Mudemos de bairro: comunidade do Jacarezinho. Tem algum morador louro-de-olhos-azuis que esteja cursando faculdade de algum dos cursos que enunciei noutro parágrafo? Cartas para esta redação.

São apenas citações. Não estou aqui tratando de parametrização estatística, embora meu diploma me permita tal chatice. Apenas coloco em discussão algumas máximas insistentemente repetidas pela mídia, repercutidas pelas maritacas falastronas sem a menor reflexão. Em suma, a coisa não é bem do jeito que tentam pintar.
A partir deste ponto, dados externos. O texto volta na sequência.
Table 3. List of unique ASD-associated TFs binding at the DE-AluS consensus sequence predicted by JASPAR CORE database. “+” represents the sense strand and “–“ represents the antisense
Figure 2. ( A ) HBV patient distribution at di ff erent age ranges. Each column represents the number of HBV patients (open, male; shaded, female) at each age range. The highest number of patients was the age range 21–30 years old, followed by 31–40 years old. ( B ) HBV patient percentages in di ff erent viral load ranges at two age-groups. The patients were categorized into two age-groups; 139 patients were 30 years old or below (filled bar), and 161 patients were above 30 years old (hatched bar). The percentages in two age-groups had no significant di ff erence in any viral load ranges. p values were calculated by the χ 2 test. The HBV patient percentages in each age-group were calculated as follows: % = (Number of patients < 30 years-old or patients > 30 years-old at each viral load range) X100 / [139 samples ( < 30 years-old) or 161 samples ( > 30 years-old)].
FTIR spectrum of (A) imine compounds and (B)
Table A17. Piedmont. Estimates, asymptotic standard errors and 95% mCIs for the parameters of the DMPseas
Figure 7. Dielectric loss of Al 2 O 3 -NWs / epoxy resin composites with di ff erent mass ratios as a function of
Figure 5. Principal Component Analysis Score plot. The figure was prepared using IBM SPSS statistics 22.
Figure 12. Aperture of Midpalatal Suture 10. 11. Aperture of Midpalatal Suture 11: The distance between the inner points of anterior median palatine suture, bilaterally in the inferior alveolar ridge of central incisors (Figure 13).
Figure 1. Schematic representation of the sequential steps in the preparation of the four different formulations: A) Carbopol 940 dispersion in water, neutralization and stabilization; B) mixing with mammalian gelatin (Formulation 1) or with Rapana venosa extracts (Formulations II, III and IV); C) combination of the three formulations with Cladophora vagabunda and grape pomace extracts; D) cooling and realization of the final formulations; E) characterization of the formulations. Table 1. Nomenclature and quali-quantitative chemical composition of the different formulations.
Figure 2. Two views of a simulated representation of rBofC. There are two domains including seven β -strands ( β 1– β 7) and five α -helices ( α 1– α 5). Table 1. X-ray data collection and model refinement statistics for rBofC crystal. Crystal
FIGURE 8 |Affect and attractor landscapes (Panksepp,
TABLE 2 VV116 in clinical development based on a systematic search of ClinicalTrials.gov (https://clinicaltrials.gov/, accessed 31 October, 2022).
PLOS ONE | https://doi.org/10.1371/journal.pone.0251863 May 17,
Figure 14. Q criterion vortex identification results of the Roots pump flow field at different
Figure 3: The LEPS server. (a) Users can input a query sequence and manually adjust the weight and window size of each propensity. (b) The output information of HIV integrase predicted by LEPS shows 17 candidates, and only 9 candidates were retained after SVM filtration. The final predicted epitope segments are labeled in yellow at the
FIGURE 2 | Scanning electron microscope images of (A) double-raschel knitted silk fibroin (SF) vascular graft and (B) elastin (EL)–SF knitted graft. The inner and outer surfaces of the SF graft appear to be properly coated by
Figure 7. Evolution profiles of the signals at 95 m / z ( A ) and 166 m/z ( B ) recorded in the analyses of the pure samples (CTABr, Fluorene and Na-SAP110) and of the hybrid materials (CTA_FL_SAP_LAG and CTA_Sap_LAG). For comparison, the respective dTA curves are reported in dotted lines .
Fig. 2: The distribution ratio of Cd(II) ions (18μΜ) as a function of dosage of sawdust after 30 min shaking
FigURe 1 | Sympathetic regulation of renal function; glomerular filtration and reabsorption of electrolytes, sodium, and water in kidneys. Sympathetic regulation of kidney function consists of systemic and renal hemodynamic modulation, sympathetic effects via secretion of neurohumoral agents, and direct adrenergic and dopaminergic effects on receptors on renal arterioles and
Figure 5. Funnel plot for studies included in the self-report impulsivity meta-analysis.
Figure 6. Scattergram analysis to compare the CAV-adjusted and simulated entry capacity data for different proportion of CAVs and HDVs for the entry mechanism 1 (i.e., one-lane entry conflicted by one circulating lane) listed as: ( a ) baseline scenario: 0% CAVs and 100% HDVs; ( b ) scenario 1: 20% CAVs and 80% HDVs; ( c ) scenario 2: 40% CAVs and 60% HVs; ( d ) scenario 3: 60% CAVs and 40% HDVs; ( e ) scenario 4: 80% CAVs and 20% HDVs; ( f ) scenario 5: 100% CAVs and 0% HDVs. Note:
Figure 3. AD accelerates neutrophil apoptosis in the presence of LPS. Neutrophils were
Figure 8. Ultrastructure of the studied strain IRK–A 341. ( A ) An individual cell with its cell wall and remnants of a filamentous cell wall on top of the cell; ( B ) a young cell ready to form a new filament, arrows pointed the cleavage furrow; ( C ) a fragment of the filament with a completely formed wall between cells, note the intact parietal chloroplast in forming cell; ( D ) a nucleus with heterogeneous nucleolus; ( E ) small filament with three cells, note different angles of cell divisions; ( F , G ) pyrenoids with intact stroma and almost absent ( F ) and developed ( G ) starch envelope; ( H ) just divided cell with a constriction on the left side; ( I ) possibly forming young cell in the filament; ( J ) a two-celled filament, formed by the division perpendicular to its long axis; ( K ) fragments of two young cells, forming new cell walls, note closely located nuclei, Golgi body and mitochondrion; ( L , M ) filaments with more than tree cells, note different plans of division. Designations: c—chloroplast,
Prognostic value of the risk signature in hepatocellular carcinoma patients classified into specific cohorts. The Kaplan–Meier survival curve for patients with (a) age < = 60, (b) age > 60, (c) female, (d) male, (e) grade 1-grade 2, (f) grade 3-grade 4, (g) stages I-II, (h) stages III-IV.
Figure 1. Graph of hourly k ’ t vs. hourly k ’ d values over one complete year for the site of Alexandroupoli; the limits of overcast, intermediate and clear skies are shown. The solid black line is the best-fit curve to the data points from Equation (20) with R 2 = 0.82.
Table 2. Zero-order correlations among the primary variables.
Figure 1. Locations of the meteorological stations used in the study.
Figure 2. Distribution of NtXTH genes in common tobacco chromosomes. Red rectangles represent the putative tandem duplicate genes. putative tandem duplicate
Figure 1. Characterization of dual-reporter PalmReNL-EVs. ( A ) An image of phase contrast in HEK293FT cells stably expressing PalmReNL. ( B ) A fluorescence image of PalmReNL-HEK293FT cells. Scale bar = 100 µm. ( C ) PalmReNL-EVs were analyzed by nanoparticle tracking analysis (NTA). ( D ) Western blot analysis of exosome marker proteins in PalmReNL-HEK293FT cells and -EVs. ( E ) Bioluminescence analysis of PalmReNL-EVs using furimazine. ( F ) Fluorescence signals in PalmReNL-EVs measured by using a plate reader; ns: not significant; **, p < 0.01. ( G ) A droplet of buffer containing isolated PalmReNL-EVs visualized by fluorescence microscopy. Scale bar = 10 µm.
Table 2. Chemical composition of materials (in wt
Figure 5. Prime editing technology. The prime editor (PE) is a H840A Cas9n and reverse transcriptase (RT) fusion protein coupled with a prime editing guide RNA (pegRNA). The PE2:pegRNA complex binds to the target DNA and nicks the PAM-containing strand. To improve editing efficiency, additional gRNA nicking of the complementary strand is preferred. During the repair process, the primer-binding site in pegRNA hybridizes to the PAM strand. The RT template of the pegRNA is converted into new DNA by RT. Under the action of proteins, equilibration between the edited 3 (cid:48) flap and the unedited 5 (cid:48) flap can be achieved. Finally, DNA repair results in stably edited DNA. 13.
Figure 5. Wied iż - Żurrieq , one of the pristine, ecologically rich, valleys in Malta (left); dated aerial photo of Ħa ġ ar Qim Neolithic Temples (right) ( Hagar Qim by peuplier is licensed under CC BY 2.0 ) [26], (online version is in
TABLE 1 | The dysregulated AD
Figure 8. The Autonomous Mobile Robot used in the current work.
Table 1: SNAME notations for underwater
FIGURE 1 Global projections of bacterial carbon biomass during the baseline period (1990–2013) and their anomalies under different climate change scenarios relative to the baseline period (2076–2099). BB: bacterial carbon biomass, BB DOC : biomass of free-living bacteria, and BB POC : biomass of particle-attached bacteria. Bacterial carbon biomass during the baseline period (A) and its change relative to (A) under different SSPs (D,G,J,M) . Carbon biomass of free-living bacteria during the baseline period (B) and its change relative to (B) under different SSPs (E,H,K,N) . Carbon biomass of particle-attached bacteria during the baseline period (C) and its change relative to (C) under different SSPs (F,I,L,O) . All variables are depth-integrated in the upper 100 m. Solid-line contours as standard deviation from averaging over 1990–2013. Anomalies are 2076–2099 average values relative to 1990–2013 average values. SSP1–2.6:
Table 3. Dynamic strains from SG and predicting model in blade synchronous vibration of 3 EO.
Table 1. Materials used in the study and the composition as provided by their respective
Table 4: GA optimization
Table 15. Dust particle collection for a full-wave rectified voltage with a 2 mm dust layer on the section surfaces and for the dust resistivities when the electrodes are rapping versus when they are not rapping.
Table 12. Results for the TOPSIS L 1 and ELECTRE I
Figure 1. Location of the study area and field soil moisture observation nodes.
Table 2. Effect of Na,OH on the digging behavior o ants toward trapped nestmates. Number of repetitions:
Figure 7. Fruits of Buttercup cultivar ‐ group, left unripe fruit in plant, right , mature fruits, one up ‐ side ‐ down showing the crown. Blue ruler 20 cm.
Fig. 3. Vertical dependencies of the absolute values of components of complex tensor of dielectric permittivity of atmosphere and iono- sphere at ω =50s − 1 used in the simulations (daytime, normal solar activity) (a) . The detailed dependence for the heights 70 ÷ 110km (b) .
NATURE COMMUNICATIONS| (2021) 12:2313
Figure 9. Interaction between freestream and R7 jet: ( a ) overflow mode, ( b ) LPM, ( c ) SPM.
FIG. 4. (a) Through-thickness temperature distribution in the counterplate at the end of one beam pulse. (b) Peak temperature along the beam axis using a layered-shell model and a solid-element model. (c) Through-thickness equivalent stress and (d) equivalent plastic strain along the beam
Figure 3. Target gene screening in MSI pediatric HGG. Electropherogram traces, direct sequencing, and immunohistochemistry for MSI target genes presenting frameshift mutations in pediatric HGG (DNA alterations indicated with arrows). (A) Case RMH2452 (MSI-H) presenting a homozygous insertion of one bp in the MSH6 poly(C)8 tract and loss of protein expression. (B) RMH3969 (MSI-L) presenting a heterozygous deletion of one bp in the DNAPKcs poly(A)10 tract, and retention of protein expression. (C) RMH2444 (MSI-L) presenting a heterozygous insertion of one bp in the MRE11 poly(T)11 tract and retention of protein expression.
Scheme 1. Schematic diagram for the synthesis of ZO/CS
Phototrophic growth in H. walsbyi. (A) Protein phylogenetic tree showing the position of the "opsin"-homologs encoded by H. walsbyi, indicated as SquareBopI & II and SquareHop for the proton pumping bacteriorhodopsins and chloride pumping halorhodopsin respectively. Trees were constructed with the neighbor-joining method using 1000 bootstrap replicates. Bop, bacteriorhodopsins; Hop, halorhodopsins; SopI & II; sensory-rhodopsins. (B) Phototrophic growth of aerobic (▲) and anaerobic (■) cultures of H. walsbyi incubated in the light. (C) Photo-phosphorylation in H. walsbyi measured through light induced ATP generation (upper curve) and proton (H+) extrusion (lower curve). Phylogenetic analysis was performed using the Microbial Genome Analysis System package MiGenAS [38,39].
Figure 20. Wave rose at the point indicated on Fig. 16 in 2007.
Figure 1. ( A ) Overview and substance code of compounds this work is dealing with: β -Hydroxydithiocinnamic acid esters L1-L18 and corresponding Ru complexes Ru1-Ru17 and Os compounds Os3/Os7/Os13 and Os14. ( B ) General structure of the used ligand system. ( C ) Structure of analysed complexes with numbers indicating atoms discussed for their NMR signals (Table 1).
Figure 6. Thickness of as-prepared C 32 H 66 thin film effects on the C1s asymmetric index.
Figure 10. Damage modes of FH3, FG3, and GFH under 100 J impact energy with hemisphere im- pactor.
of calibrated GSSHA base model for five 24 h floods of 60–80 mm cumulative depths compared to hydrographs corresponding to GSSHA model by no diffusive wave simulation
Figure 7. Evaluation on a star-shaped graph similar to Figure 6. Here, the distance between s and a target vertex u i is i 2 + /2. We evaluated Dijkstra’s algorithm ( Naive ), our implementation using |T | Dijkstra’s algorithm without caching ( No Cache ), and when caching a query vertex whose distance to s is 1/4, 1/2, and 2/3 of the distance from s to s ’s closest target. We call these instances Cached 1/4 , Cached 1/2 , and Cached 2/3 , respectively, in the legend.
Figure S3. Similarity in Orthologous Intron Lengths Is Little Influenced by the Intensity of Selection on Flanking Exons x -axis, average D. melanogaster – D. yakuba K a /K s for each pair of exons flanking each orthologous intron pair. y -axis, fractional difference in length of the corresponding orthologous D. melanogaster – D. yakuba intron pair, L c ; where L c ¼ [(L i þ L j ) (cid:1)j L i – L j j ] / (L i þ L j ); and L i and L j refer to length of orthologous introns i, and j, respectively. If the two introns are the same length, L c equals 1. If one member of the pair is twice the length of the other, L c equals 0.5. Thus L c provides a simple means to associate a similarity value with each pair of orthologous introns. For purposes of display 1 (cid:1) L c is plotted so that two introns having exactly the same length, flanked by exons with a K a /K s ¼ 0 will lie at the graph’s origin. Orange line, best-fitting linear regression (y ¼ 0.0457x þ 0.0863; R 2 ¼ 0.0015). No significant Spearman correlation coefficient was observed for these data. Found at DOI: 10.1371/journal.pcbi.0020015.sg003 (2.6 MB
Cotas e bolsa-família, reitero, são paliativos. Paliativos. É preciso mais do que isso se querem transformar o país de verdade. Mas têm importância fundamental no Brasil de hoje, que é bem menos pior do que aquele feito pelo desgoverno de Fernando Henrique. Há muito o que fazer: extinguir deputados que se lixam para o povo, prender bandidos engravatados multimilionários, fazer do Brasil um verdadeiro Brasil – o que é impossível através da “livre-iniciativa” (que nunca foi livre) tão propagada pelos jornais, revistas e patetas de plantão.

Hoje é treze de maio. Falam tanto dos feriados. O país para. Lorotas. A Alemanha também tem. Deveria ser um dia de reflexão para tudo o que acontece nesta terra.

Kamel, Magnoli e Mainardiota são lacaios da renda. Não o fossem, direcionariam seus impropérios contra o movimento nazista veiculado nestes dias pelos noticiários, que está ramificado em todo o Sul Brasileiro.

Não deram uma palavra.

Logo eles, que deveriam se considerar também “afrodescendentes”, num país justo, plural, miscigenado, eqüitativo e que, por isso mesmo, deveria abrir mão do sistema de cotas e do Bolsa-Família.

Sou do tempo em que preto tinha medo de nazista. E branco também.


Paulo-Roberto Andel, 13/05/2009

1 comment:

Dulceny z said...

Falou tudo!!!
E pensar que tudo isso é resultado de culturas equivocadas e que todos chegaremos à igualdade de tom de pele que é apenas determinada pela concentração maior ou menor de melanina. Que capacidade e competência não são definidas por nenhuma quantidade monetária. Que programas sociais não deveriam ter caráter assistencialista, mas que a base da ação deveria ser na garantia dos direitos constitucionais indistintamente. Que todo movimento baseado em preconceitos tenha a devida atenção e aplicações das ações previstas em leis...
Mas será que estamos a falar de utopias???
Creio que seja tudo isso resultado de ausência total de consciência da classe social a que se pertence, total falta de empatia e sensibilidade, total incapacidade de entender que as necessidades básicas do ser humano tecnologicamente já estão garantidas e que as atitudes predatórias utilizadas no início das civilizações como mecanismo de defesa hoje não são mais necessárias... Ah! Esse ser humano que demora em entender as mudanças e adaptar-se a elas. Causará sua própria implosão como humanidade. Triste!!!